The task.
The whole listing should be retyped word for word, apart from the pictures it holds.

Collected data.
========================================================================

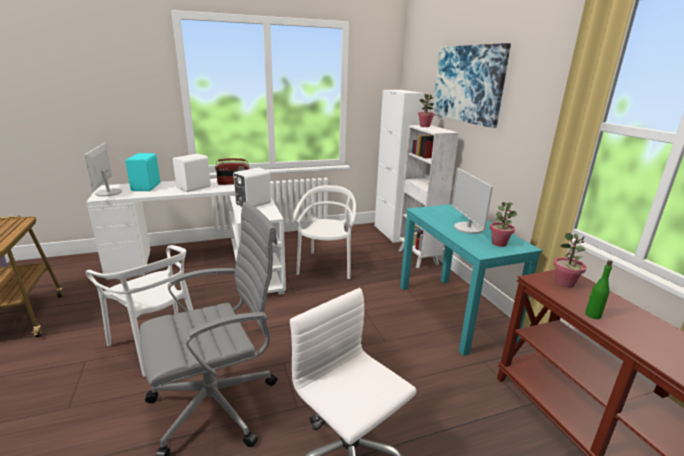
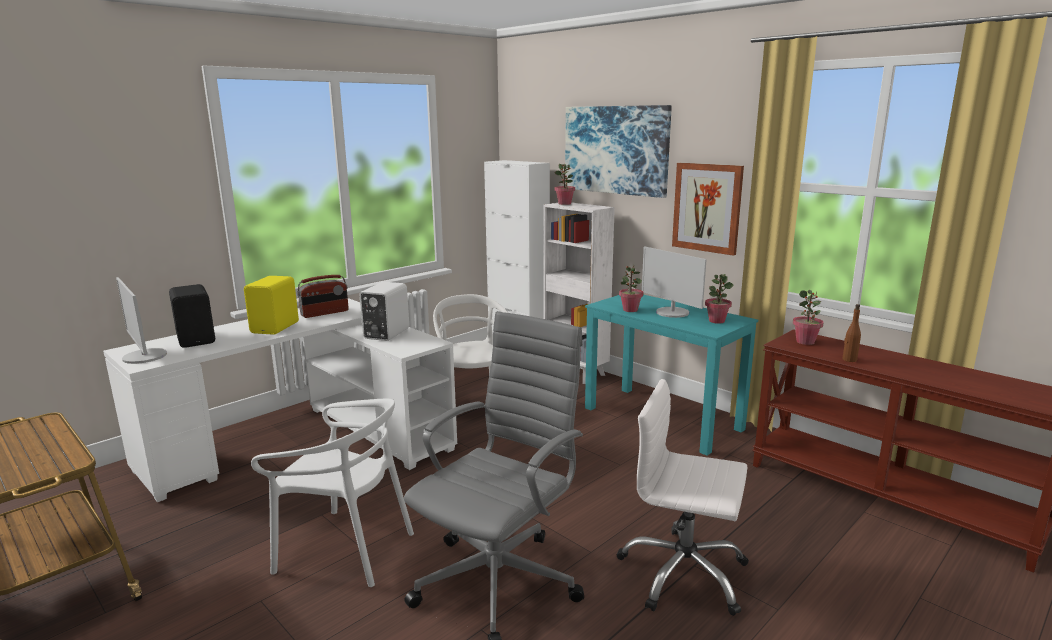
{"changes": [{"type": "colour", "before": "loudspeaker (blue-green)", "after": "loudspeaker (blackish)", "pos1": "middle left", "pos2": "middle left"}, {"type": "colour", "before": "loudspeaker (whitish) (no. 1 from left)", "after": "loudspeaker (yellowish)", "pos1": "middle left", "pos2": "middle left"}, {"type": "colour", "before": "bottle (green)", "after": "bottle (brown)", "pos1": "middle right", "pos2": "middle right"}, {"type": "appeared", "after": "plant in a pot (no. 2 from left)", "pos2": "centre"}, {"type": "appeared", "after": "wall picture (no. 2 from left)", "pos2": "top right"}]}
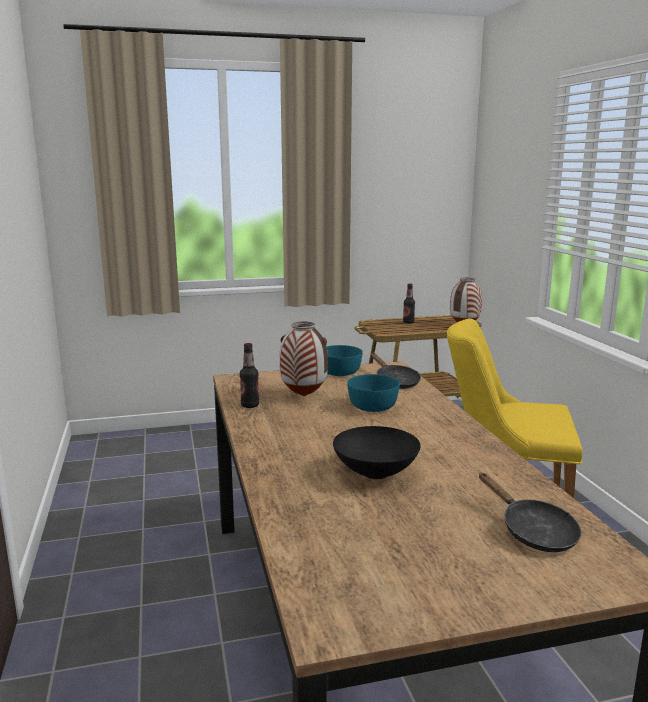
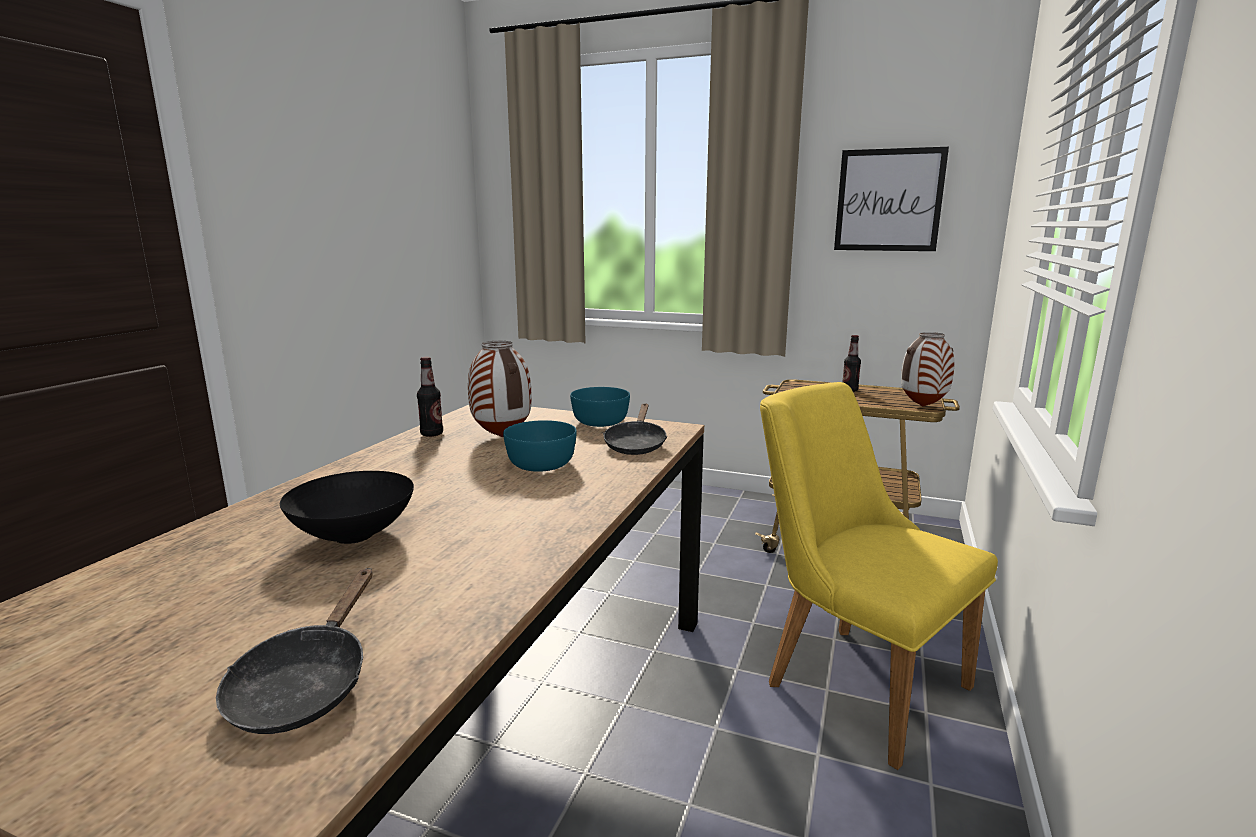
{"changes": [{"type": "appeared", "after": "wall picture", "pos2": "top right"}]}
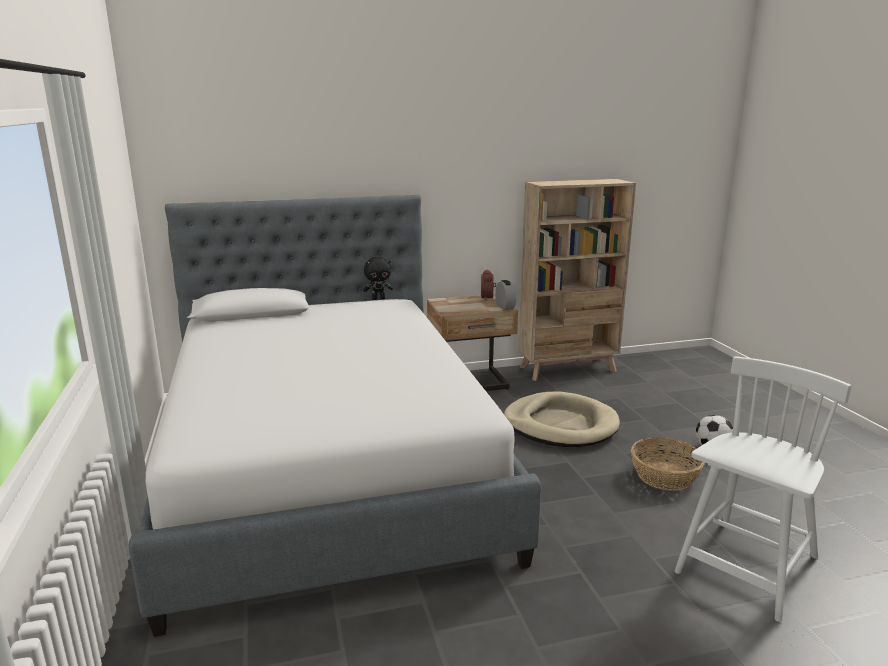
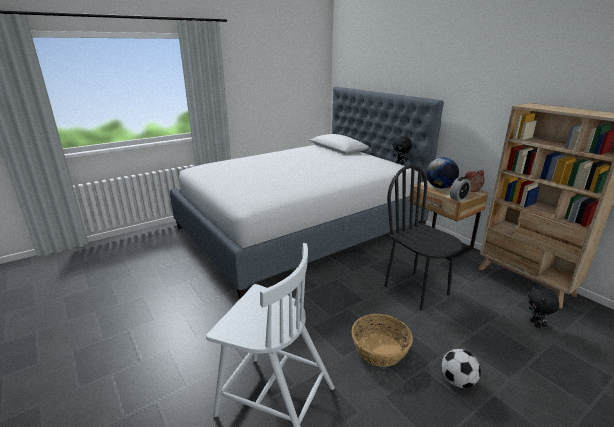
{"changes": [{"type": "exchanged", "before": "dog cushion (sand-coloured)", "after": "plain chair (blackish)", "pos1": "centre", "pos2": "middle right"}, {"type": "appeared", "after": "globe", "pos2": "middle right"}, {"type": "appeared", "after": "plush toy (blackish) (no. 2 from left)", "pos2": "bottom right"}]}
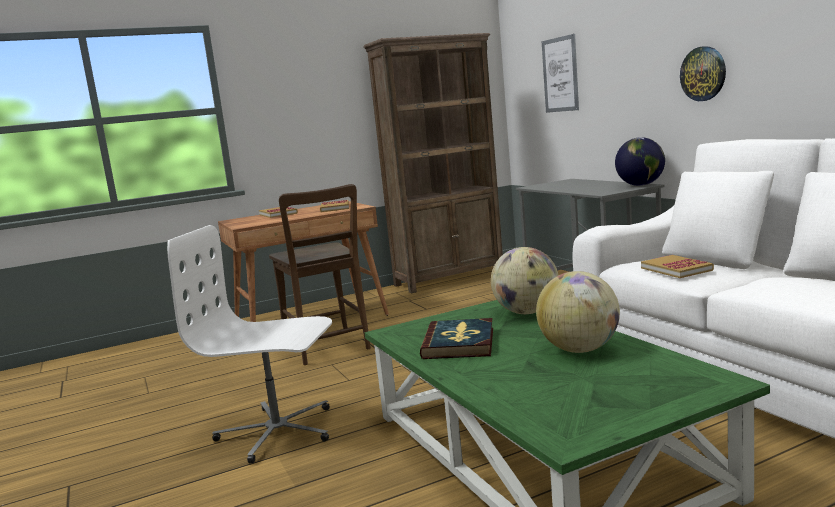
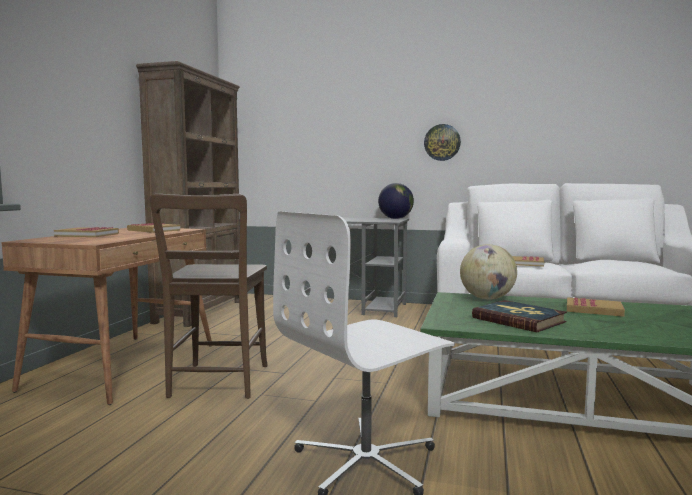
{"changes": [{"type": "spun", "before": "plain chair (brown)", "pos1": "centre", "pos2": "middle left", "turn": 75}, {"type": "exchanged", "before": "globe (no. 2 from left)", "after": "volume (no. 5 from left)", "pos1": "middle right", "pos2": "middle right"}, {"type": "missing", "before": "wall picture", "pos1": "top right"}]}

========================================================================

Final answer.
{"changes": [{"type": "colour", "before": "loudspeaker (blue-green)", "after": "loudspeaker (blackish)", "pos1": "middle left", "pos2": "middle left"}, {"type": "colour", "before": "loudspeaker (whitish) (no. 1 from left)", "after": "loudspeaker (yellowish)", "pos1": "middle left", "pos2": "middle left"}, {"type": "colour", "before": "bottle (green)", "after": "bottle (brown)", "pos1": "middle right", "pos2": "middle right"}, {"type": "appeared", "after": "plant in a pot (no. 2 from left)", "pos2": "centre"}, {"type": "appeared", "after": "wall picture (no. 2 from left)", "pos2": "top right"}]}
{"changes": [{"type": "appeared", "after": "wall picture", "pos2": "top right"}]}
{"changes": [{"type": "exchanged", "before": "dog cushion (sand-coloured)", "after": "plain chair (blackish)", "pos1": "centre", "pos2": "middle right"}, {"type": "appeared", "after": "globe", "pos2": "middle right"}, {"type": "appeared", "after": "plush toy (blackish) (no. 2 from left)", "pos2": "bottom right"}]}
{"changes": [{"type": "spun", "before": "plain chair (brown)", "pos1": "centre", "pos2": "middle left", "turn": 75}, {"type": "exchanged", "before": "globe (no. 2 from left)", "after": "volume (no. 5 from left)", "pos1": "middle right", "pos2": "middle right"}, {"type": "missing", "before": "wall picture", "pos1": "top right"}]}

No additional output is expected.